Exercise objective => Report every line in the items below that contains the string "axios", copying each line in full.

--- Listed entries ---

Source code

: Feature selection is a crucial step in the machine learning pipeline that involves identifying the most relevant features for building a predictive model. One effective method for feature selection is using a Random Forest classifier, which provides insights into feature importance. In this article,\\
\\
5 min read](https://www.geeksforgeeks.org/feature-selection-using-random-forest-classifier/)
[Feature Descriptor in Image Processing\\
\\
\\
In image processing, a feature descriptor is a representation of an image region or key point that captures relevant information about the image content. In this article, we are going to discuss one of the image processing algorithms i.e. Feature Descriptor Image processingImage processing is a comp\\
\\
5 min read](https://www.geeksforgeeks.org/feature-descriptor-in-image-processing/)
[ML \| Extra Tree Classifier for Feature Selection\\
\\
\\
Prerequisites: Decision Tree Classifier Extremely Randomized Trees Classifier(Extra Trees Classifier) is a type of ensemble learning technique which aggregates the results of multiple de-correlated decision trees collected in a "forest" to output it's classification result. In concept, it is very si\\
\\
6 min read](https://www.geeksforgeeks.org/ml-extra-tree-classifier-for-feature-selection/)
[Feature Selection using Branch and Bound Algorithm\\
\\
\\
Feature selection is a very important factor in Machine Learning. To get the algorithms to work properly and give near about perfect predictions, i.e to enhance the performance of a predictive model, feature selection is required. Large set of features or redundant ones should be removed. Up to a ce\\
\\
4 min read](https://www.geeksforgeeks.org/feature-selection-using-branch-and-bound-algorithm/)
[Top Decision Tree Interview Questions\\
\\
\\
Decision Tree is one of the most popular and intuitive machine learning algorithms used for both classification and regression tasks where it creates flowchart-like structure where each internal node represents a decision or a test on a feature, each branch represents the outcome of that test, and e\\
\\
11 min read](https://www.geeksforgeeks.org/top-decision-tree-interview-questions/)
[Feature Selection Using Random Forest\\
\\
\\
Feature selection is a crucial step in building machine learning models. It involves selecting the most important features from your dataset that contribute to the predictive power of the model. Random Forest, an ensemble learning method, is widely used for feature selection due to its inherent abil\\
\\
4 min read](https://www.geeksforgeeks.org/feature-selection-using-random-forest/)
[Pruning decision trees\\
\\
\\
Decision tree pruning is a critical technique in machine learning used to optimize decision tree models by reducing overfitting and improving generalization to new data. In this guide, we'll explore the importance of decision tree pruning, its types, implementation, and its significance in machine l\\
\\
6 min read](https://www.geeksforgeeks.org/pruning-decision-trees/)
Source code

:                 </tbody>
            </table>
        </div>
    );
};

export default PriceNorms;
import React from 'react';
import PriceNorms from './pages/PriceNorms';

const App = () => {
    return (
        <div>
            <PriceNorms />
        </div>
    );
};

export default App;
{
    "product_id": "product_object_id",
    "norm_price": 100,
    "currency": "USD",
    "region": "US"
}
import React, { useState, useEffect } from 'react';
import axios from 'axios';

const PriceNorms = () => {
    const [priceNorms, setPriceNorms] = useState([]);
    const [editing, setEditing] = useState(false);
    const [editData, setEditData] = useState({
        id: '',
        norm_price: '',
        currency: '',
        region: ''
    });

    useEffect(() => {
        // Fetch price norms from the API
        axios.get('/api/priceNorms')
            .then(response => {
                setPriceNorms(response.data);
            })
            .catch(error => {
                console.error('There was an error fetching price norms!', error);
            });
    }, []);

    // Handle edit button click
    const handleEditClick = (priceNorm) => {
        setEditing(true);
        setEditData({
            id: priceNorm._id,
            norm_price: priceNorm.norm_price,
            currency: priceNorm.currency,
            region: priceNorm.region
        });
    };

---

Exercise output =>
import axios from 'axios';
        axios.get('/api/priceNorms')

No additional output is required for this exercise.